Financial Aid for Non-U.S. Citizens

by
Vice President for Enrollment Management, Lynn University

One college admission expert's tips for starting the financial aid search

How to get started

• Do research on the Web, starting as early as possible while you are in secondary school. You may find that financial support for international students who are not U.S. citizens is very limited. You will have to search specifically for colleges and universities that offer financial support. Each will determine your eligibility in different ways; it's up to you to provide the required documents and information. Don't assume that every university will need the same information.

• Do not consider only the largest and best-known universities in the United States. Many smaller, lesser-known institutions have funding available and offer a high-quality education.

• In the United States, students and families are generally expected to pay as much of the educational cost as they are able to. This is true for both domestic and international students. Financial aid can be seen as a partnership among parents, students, and the institution.
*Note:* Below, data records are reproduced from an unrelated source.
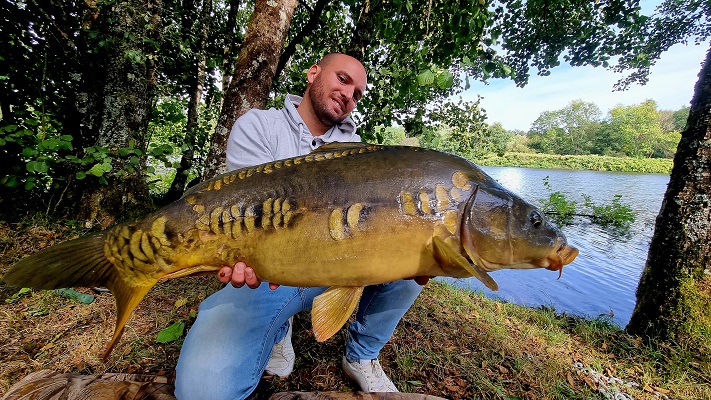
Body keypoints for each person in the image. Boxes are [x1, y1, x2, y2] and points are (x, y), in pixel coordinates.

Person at [174, 53, 426, 400]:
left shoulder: (358, 154)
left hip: (340, 264)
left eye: (357, 94)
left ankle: (362, 356)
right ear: (313, 73)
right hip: (269, 273)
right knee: (201, 392)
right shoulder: (259, 126)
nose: (348, 95)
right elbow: (248, 218)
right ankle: (279, 329)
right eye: (342, 79)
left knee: (420, 253)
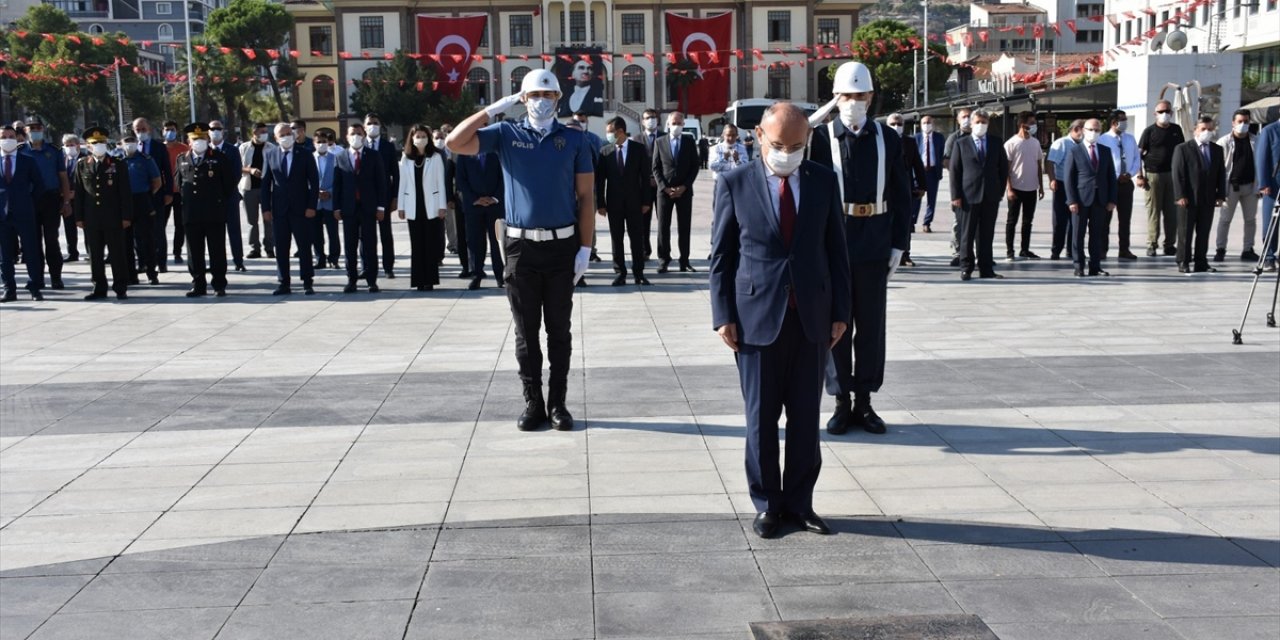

What kind of aid can you expect?

Merit aid 
This can be called a scholarship or an academic award. You might qualify based on test scores and your academic performance in secondary school. Make sure your transcript is submitted in English and with course definitions. In some cases you might have to be recommended by a teacher or counselor, or you might have to write an essay on an assigned subject. Merit aid varies widely in amounts and can be several hundred dollars or full tuition. Each institution has its own definition of merit award and its own guidelines for determining successful candidates. You should also consider the duration of the award; some are given for four years, and others will require yearly renewal and/or a minimum grade point average.

Private funding 
Although very limited, sometimes it’s possible to find funding from other sources like foundations or educational organizations that support international study. Check possible sources in your home city or schedule a visit to the EducationUSA Advising Office in your country. Locations and general information can be found on the Web at www.educationusa.state.gov.

Need-based aid  
While many families feel needy when confronting the cost of higher education, need-based aid eligibility is determined by a specific set of financial criteria. The key factor is a family’s ability to pay—not their willingness to pay. Each college and university determines its student budget: tuition, room, board, fees, books, personal expenses, and transportation. The family supplies information about income and assets. The institution then applies a formula to that information to determine what the student can afford. The difference between the family contribution and the total cost of attendance is considered the student’s need. Colleges and universities might offer aid to cover all or a part of the student’s need, depending on institutional philosophy and policy.

Loans 
Although loans should be used with care, they are often the right choice for students whose families can afford most of the tuition but need a little assistance. Loans are also part of student aid packages, which might include a combination of scholarships, loans, and work-study. U.S. lenders offer competitive rates, and often educational loans do not have to be repaid until the student completes his or her education. Generally, these loans are available only to U.S. citizens or to non-citizens who obtain a U.S. cosigner. Institutional loans are somewhat rare and usually for small amounts. University financial aid officers can help students and their parents find appropriate loan information.

Work-study 
Student visa regulations do not permit students to work full time, but they are able to work up to 20 hours per week while attending school. On-campus jobs are convenient and a great way to meet people, and they provide income for personal expenses and books. It is not possible to earn enough for large expenses like tuition, so students should not depend on significant income from campus jobs.

How to apply for aid

Universities vary considerably in the forms needed to apply for financial aid. Some schools require only the basic application for admission, while others have supplemental institutional financial aid forms that must be submitted as well. Many schools also use the College Board’s CSS/Financial Aid PROFILE (available at www.collegeboard.com) to determine students’ eligibility for need- and merit-based aid. The CSS/PROFILE is not free; you must pay for each school you choose to receive a report. Accordingly, you should always check before filing the CSS/PROFILE to see if the college requests its use. Most of these forms are available online and can be submitted electronically. However, if you are unsure or have any questions throughout this process, don’t be afraid to contact the financial aid office at the school(s) you’re applying to.